GOVERNMENT MISMANAGEMENT MUST BE AT HEART OF BANKING INQUIRY
July 5, 2010
Fianna Fáil has opted for a flood of bank inquiries, to distract attention from the fact that every single one of them is being carefully constructed to ignore the role played by Fianna Fáil Taoisigh and Ministers in Ireland’s banking collapse. What Minister Brian Lenihan now proposes is no less than three separate inquiries: a sworn commission of investigation; a report from the Oireachtas Joint Committee on Finance; and an ‘external review’ of the Department of Finance.
However, under the Lenihan proposals, only the banks, their accountants and the Central Bank and Financial Regulator will face the rigours of a sworn inquiry into default or dereliction.
He insists that the action – or inaction – of central Government and its civil service advisers should be dealt with only by way of a 10-year performance review, dealing with systems, structures and processes.
This is a clear attempt to shield this Government from any investigation into its own accountability for blindly steering our economy and people into catastrophe, for the second time in a generation.
The most basic need for any inquiry, statutory or non-statutory, is that the outcome must be credible. This means that both the persons chosen to conduct the investigation and the terms of reference given to them must stand up to independent scrutiny and give rise to public acceptance that the report will be sound and reliable.
But an inquiry such as this one, that omits a principal participant completely from its remit, will lack all credibility.
It is unacceptable that the Lenihan terms of reference should sate baldly – and I agree with him, so far as he goes – that there were serious failures on the part of the Central Bank and the Financial Regulator but should then seek to exclude any finding of similar failure on the part of the Government, the Minister or the Department.
I agree with Governor Honohan that the sworn inquiry should concentrate with finding out what went wrong in each financial institution.
That approach must also include an inquiry into what went wrong in the bodies that were meant to regulate those institutions.
And I and the Labour Party insist that that approach must also inquire into the actions of those responsible and politically accountable for the policy framework imposed on our regulators and for the smooth and effective running of our regulatory regime.
Otherwise, there will be no credibility of outcome.
I also believe there is a political consensus that the commission of investigation should have manageable terms of reference and should operate economically in terms of time and resources. It is absolutely critical that the scope of the investigation be designed so as to bring maximum added value and avoid the waste of taxpayers’ money.
In an effort to be helpful and to further that consensus, I am publishing what I believe are the minimum changes needed to the Government’s draft terms of reference for that commission, so as to enable the exercise to be credible.
These amendments would enable the Commission’s scope to be extended to cover the role of the Minister for Finance, the Government and the Department of Finance.
If the Minister wishes to reach the necessary consensus on how to proceed, he needs to stop playing with the committee and the opposition spokespersons and to sit down and hammer out an agreement.

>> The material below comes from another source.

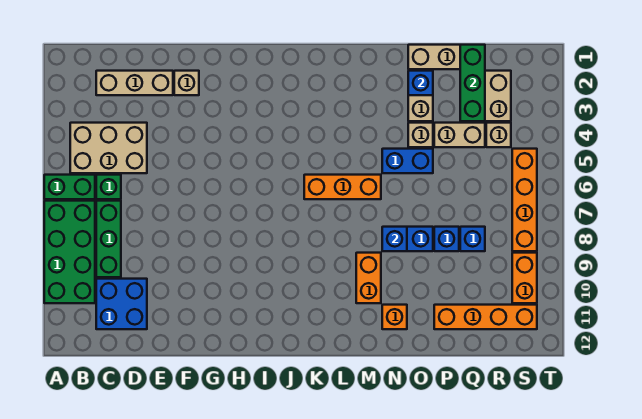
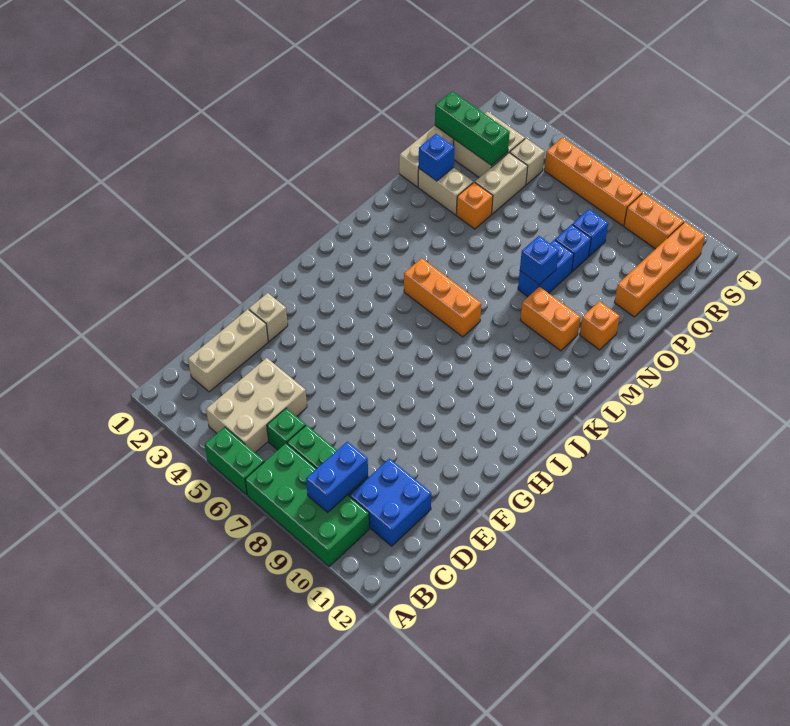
green 1x2 brick [44,175,95,199] -> green 1x2 brick turned to [205,427,264,495]
orange 1x3 brick [304,175,381,199] -> orange 1x3 brick turned to [404,258,481,337]
blue 1x2 brick [382,149,433,173] -> blue 1x2 brick moved to [306,442,368,512]
tan 1x1 brick [408,123,433,147] -> orange 1x1 brick [456,182,493,229]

Commission of Investigation into the Banking Crisis
Labour Party Amendments to Draft Terms of Reference
1. In respect of the credit institutions that are covered institutions (pursuant to the Credit Institutions (Financial Support) Scheme 2008 (S.I. No. 411 of 2008) the main causes of the serious failures, within each of those institutions, to implement and adhere to appropriate standards and controls (including checks and balances), in the context of corporate governance and prudent risk management policy and procedures.
(Note: delete “such as would have avoided the requirement for the provision of exceptional financial support from the State”. Even with appropriate controls, standards, checks and balances, it is likely there would have been a need for some ‘exceptional financial support’ for the banks from the State.)
3. The nature, extent and quality of the information sought by and provided to the external auditors of each of the covered institutions in relation to the failures referred to in paragraph 1 or the business models and strategies and business and lending practices referred to paragraph 2; whether the external auditors commented in their audit reports or other communications to the institutions on those matters; and whether there was any failure to conduct external audits to the appropriate legal, regulatory and professional standard.
(Note: this is an expanded version of the Government’s draft, so as to include the issue of compliance by accountants with appropriate legal, regulatory and professional standards.)
5. The nature, extent and quality of the information available to the Minister for Finance and his officers in relation to the matters referred to in paragraphs 1 to 4, and the use made of that information.
6. Whether there were failures, and if so their main causes, in the performance of the statutory roles and responsibilities of the Minister for Finance and his officers in relation to –
a. monitoring the performance of the Central Bank and Financial Services Authority of Ireland in respect of the regulation and supervision of the covered institutions and the maintenance of financial stability,
b. policy and legislation on the regulation of the financial services sector and the stability of the financial system,
c. the response to and management of the banking crisis, up to 15January 2009, and
d. overall budgetary policy, economic policy, economic forecasting and taxation policy,
to the extent that such failure contributed to conditions leading to the banking crisis and the crisis in the public finances of the State.
(Note: paragraphs 5 and 6 are new and are focussed on the actions and inactions of the Minister for and Department of Finance, both in the run up to and management of the banking crisis.